«Le Sainte-Anne-des-Lacs dont je rêve»

Par Denys Arcand
«Le Sainte-Anne-des-Lacs dont je rêve»

Attention: danger

Sainte-Anne-Des-Lacs est un secret bien gardé. En dehors de la région immédiate des Laurentides, les gens ne savent pas exactement où le village se situe. On finit par leur dire: «c’est la sortie avant Saint-Sauveur sur l’autoroute», et ils hochent la tête d’un air incertain. Et c’est très bien ainsi. Il vaut mieux que personne ne sache. Sainte-Anne est un village minimal: pas d’aqueduc, pas d’égout, des pompiers volontaires, une charmante bibliothèque, une église maintenant fermée, deux commerces de matériaux de construction, deux dépanneurs et même pas d’épicerie. En revanche, des dizaines de kilomètres de toutes petites routes menant à des lacs fabuleux. Il y a très peu d’endroit dans le monde entier où on peut encore boire sans danger l’eau d’un lac. Dans «mon» lac c’est encore possible, et cela à quarante-cinq minutes de Montréal.

Mais maintenant notre paradis est menacé, les algues bleues viennent d’apparaître. Le matin entre sept et neuf heures les voitures sont en file sur le chemin principal. Il commence à y avoir des cambriolages. Le territoire a atteint sa capacité d’absorption de nouveaux arrivants. Chaque nouvelle construction, chaque nouvelle fosse septique, chaque nouvelle voiture dégrade la qualité de vie du village.

Les politiciens de toutes les couleurs sont tous des fous du «développement économique». Ils n’ont que ce mot à la bouche. Peu instruits pour la plupart, ils ne savent pas que la presque totalité de ceux qui se disent «économistes» sont en fait des charlatans qui passent leur vie à tenter d’expliquer maladroitement les causes des crises qu’ils auraient dû prévoir. Ces fumistes voudraient faire croire que «développement» est synonyme de prospérité, alors que c’est précisément le contraire. Les pays «en voie de développement» sont les plus pauvres de la planète. La Suisse, le Danemark et la Norvège ne se «développent» pas, ils sont riches.

Ayant toujours été pauvres, les Québécois ne comprennent pas grand-chose à la richesse. Ce sont les anglophones, les Nymark, les Wheeler, les Ryan qui, les premiers ont compris le potentiel touristique des Laurentides. Pendant que ceux-ci s’enrichissaient, les québécois s’acharnaient à vouloir développer l’agriculture sur des terres de roches, encouragés par ce gros imbécile de curé Labelle. J’avais vingt-deux ans et j’étais en Allemagne quand j’ai vu une forêt pour la première fois. Une vraie forêt avec des arbres de plus de cent pieds de haut et des troncs de six pieds de diamètres, et pourtant j’étais né ici à la campagne.
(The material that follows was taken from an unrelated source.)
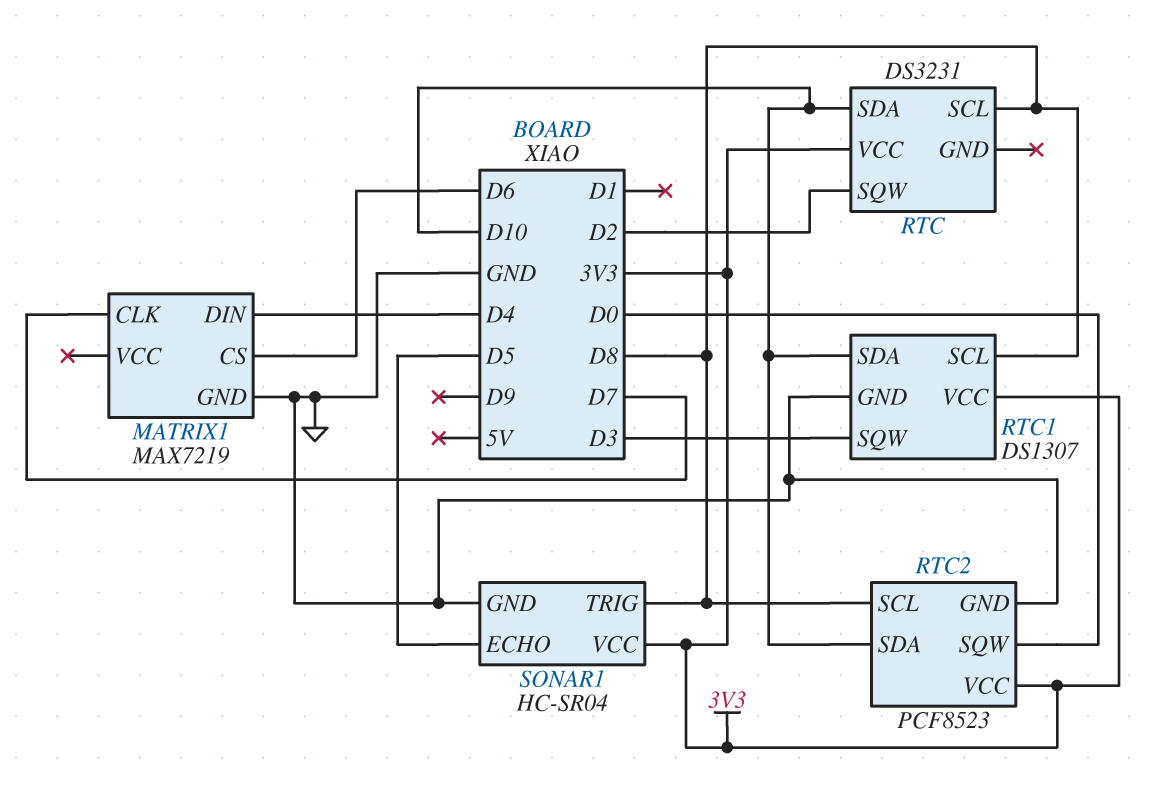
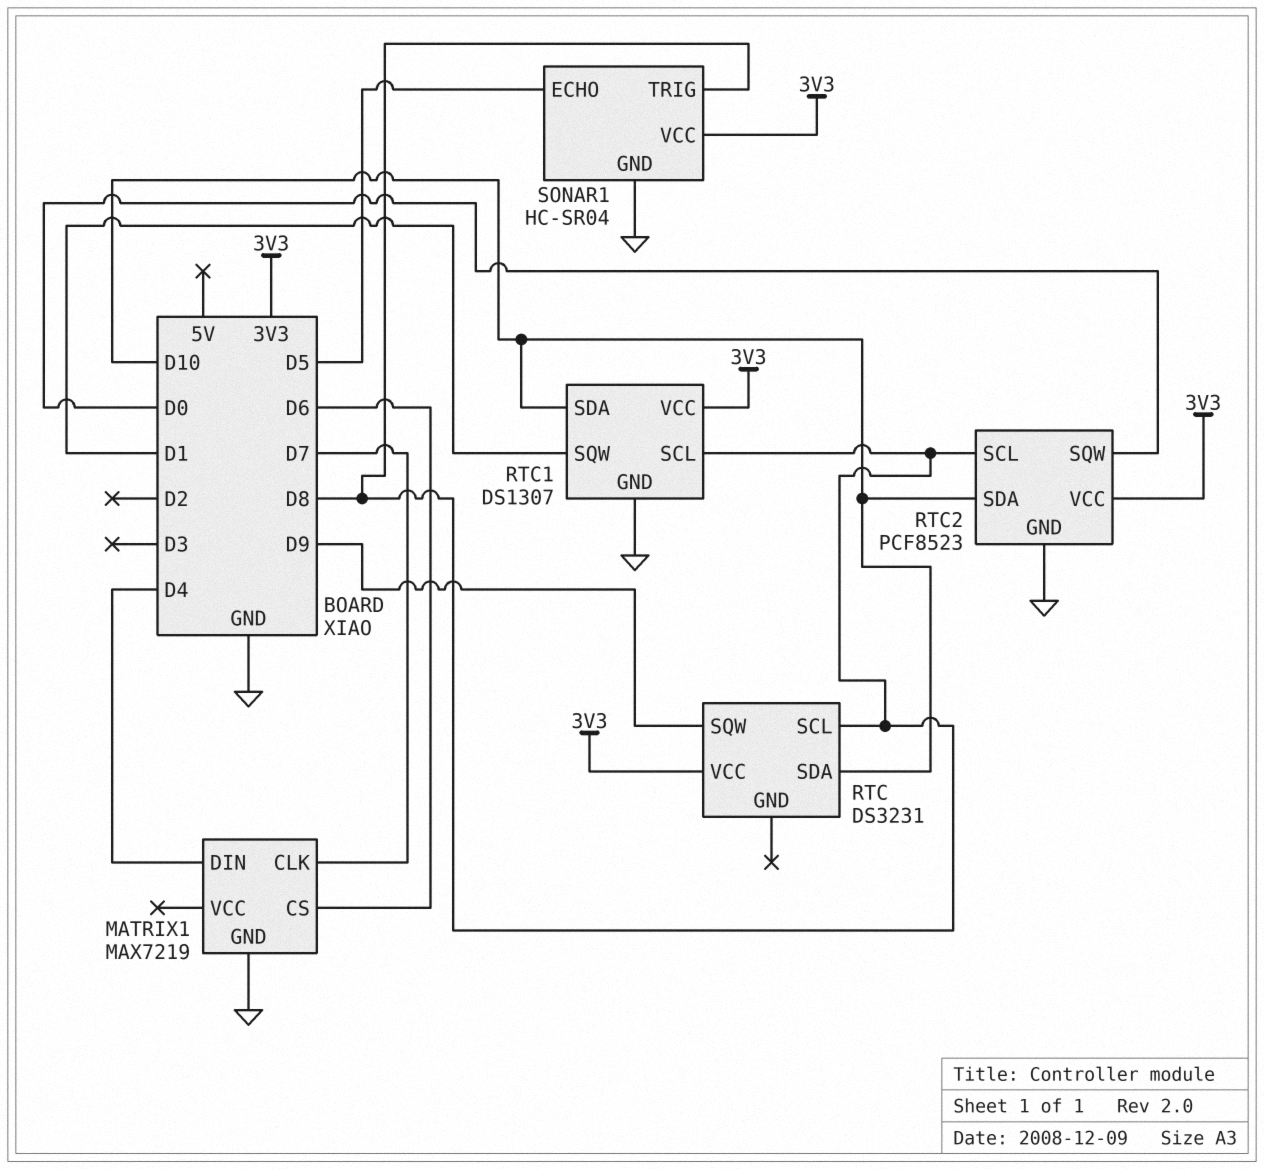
RTC pin SQW: D2 -> D9
RTC1 pin SQW: D3 -> D1

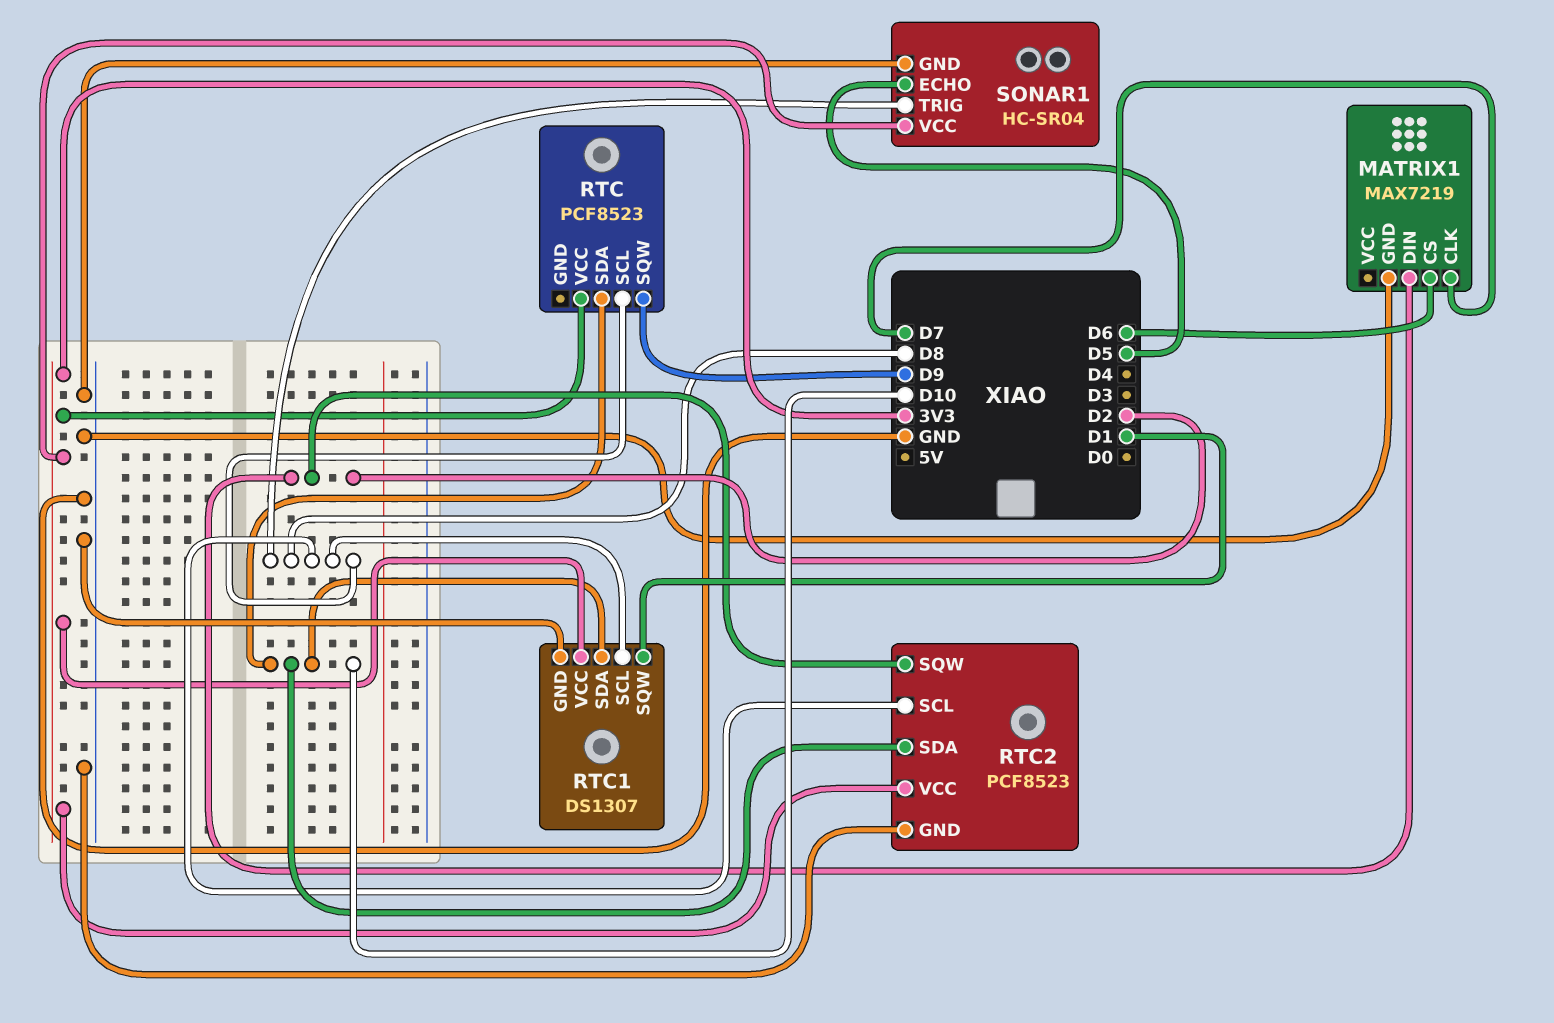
MATRIX1 pin DIN: D4 -> D2
RTC: DS3231 -> PCF8523
RTC2 pin SQW: D0 -> D2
Je venais de réaliser que toutes les forêts du Québec avaient été buchées à blanc par de pauvres bûcherons au service d’entreprises qui invoquaient le développement économique. Au total ces bûcherons, en gagnant des salaires de famine, auront enrichi des compagnies étrangères et se seront retrouvés dans un pays dévasté. Le pattern classique de la colonisation et du sous-développement. Quand on pense qu’il ne reste plus au Québec une seule forêt de l’époque de Samuel de Champlain, alors que l’Europe pourtant surpeuplée en compte des centaines.

Les Laurentides ont des richesses immenses: l’air, l’eau, la forêt, les paysages. Il y a des gens qui seront prêts à payer très cher pour jouir de ces trésors dans un avenir rapproché. Pour y venir en touristes, pour y acheter des résidences secondaires ou encore mieux, pour y établir des entreprises basées sur la créativité, ce que l’informatique va permettre de plus en plus. A condition que notre environnement soit protégé à tout prix. Souhaitons que ce ne soit pas seulement les Intrawest de ce monde qui en profitent.

Mais il y a plein de signes encourageants pour l’avenir: Sainte-Anne-Des-Lacs a un comité de surveillance des lacs dynamique et dévoué, Prévost a dit non aux horribles montagnes russes. Aux élections de cet automne ces enjeux devraient être au premier plan.